▶ Aim of the exercise
Rewrite the data below as a JSON list of strings, with one string per line and no blank lines. Leave out the pictures.

▶ Given records

-------------------------

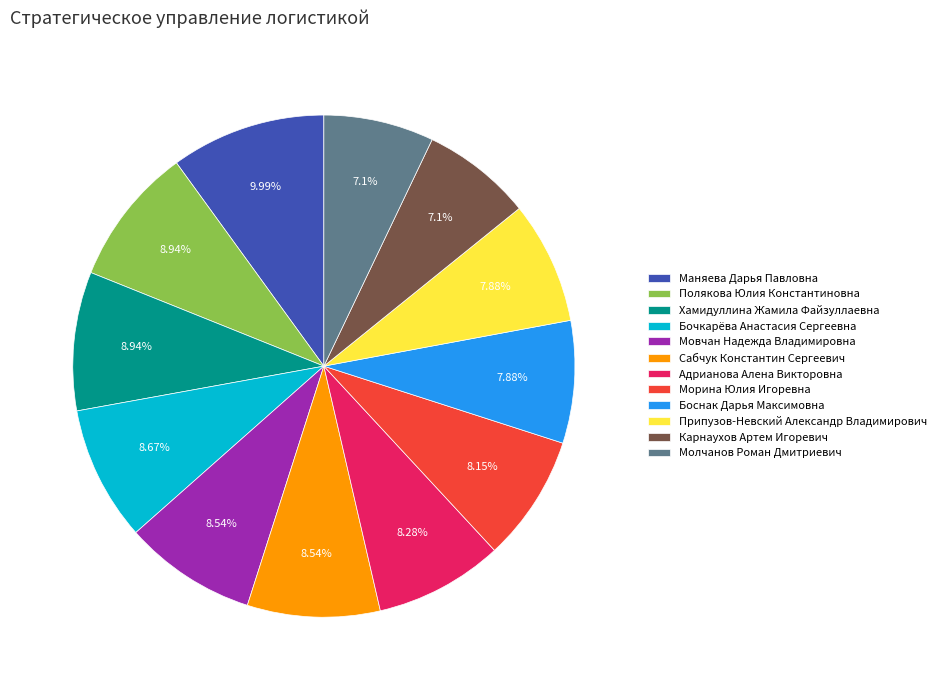

Which has a higher value, Хамидуллина Жамила Файзуллаевна or Молчанов Роман Дмитриевич?

Хамидуллина Жамила Файзуллаевна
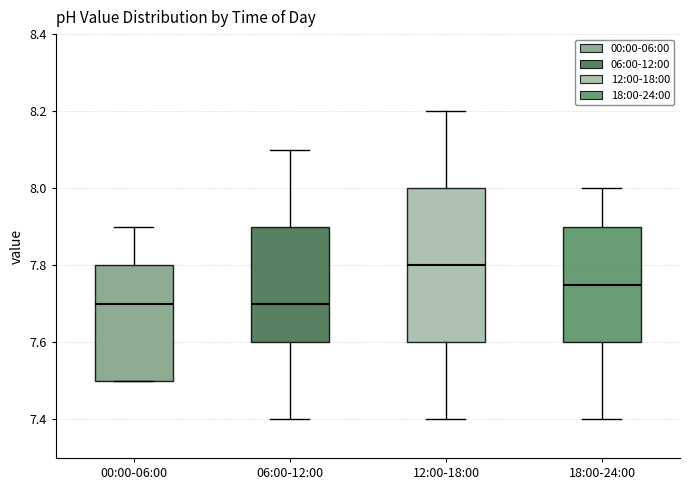

Where is the upper edge of the box for 00:00-06:00 on the y-axis? The values are not printed on the chart, so give them approximately, as read against the axis.

7.80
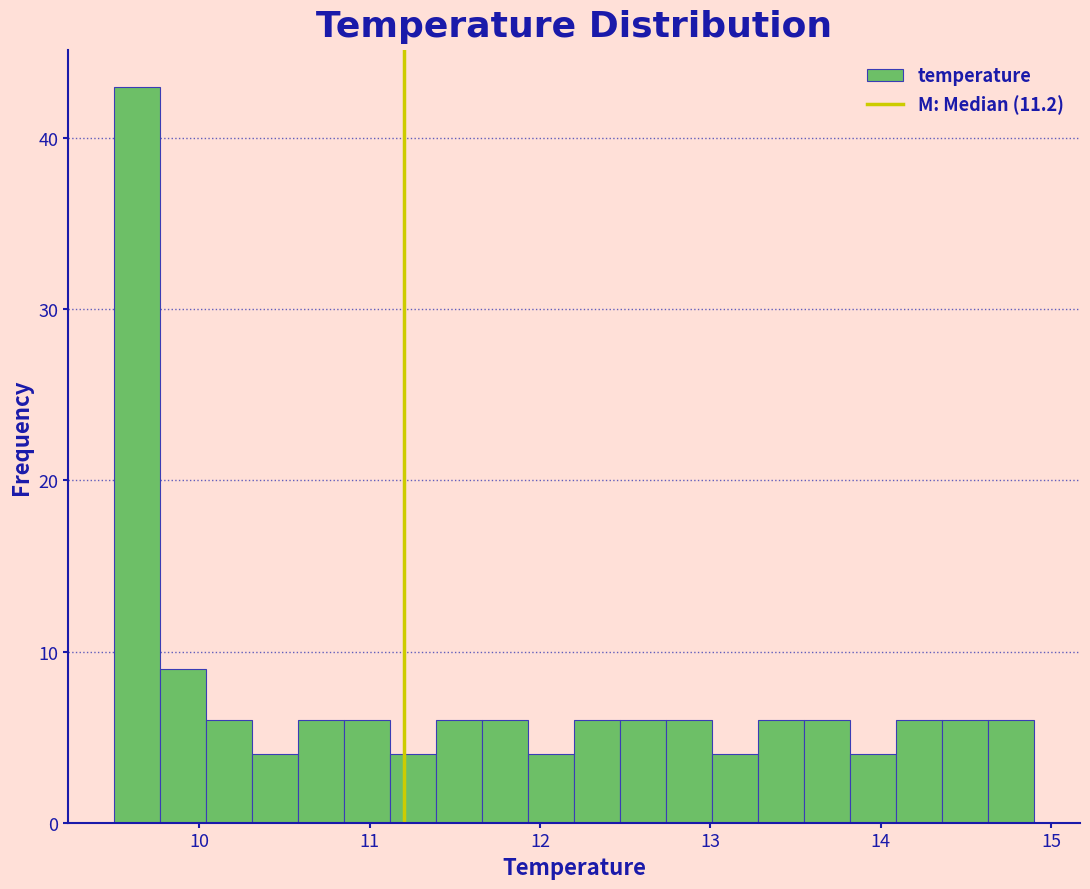

Around what value on the x-axis is the tallest bar? Give the approximate position of its centre, as read against the axis.

9.6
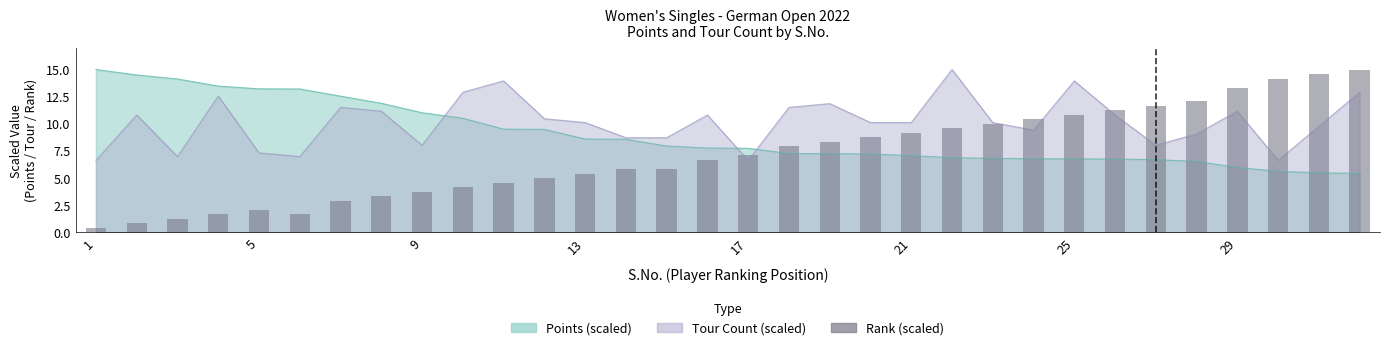

What is the minimum value shown in the chart?

0.4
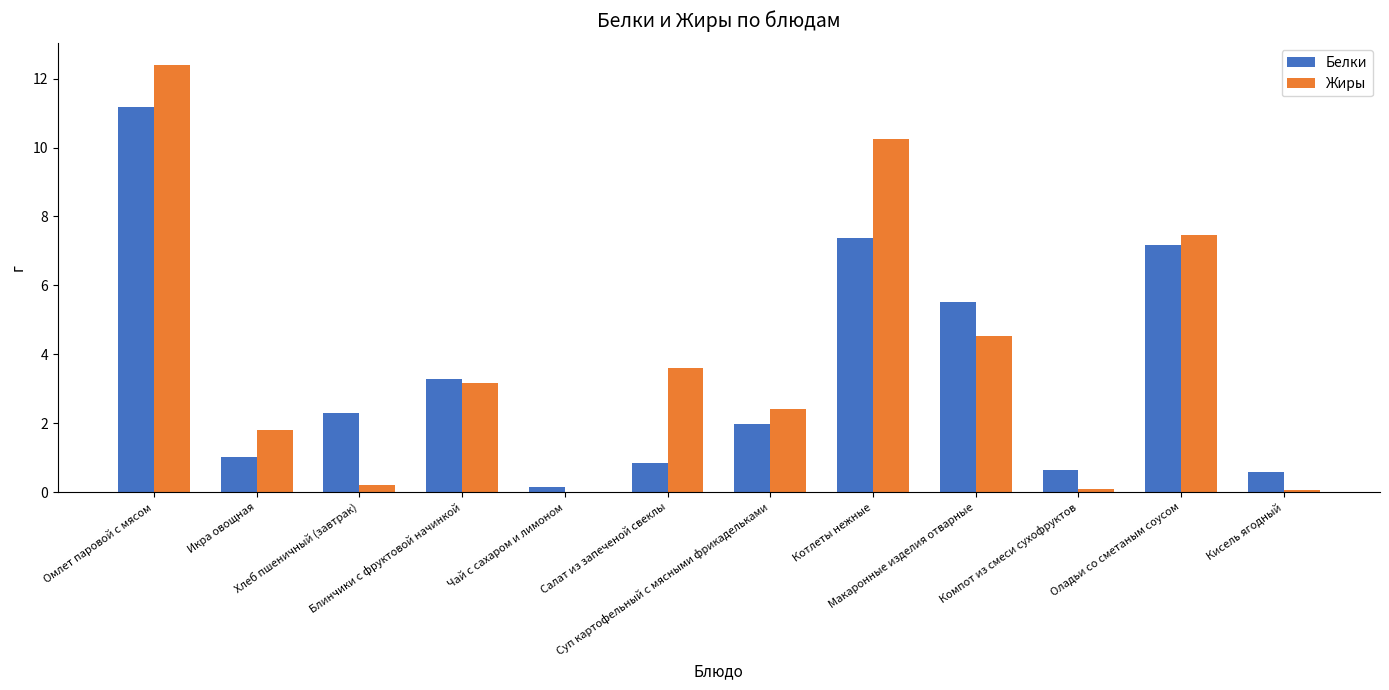

How many data points does each series have?

12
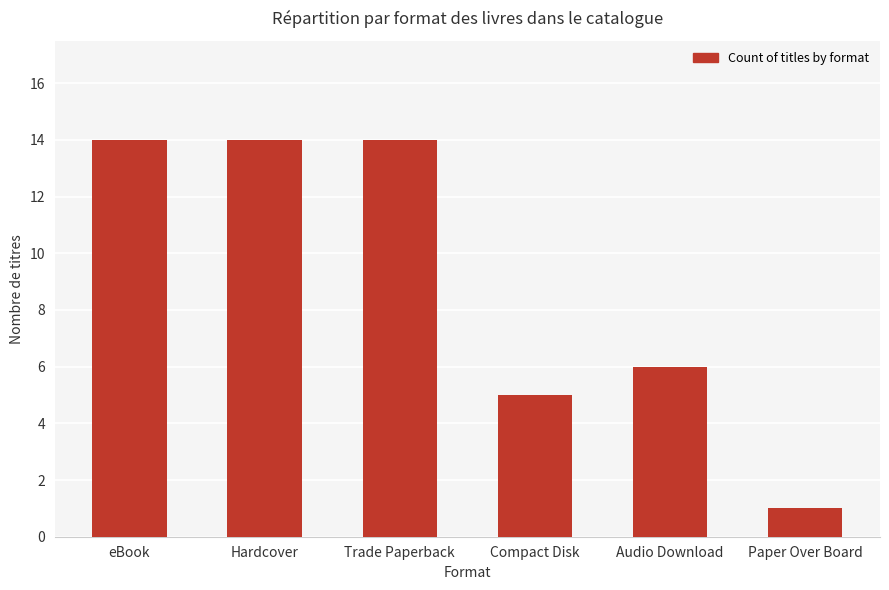

What is the approximate value at Hardcover, to the nearest 10?

10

-------------------------

▶ Response for this exercise
[
  "Which has a higher value, Хамидуллина Жамила Файзуллаевна or Молчанов Роман Дмитриевич?",
  "Хамидуллина Жамила Файзуллаевна",
  "Where is the upper edge of the box for 00:00-06:00 on the y-axis? The values are not printed on the chart, so give them approximately, as read against the axis.",
  "7.80",
  "Around what value on the x-axis is the tallest bar? Give the approximate position of its centre, as read against the axis.",
  "9.6",
  "What is the minimum value shown in the chart?",
  "0.4",
  "How many data points does each series have?",
  "12",
  "What is the approximate value at Hardcover, to the nearest 10?",
  "10"
]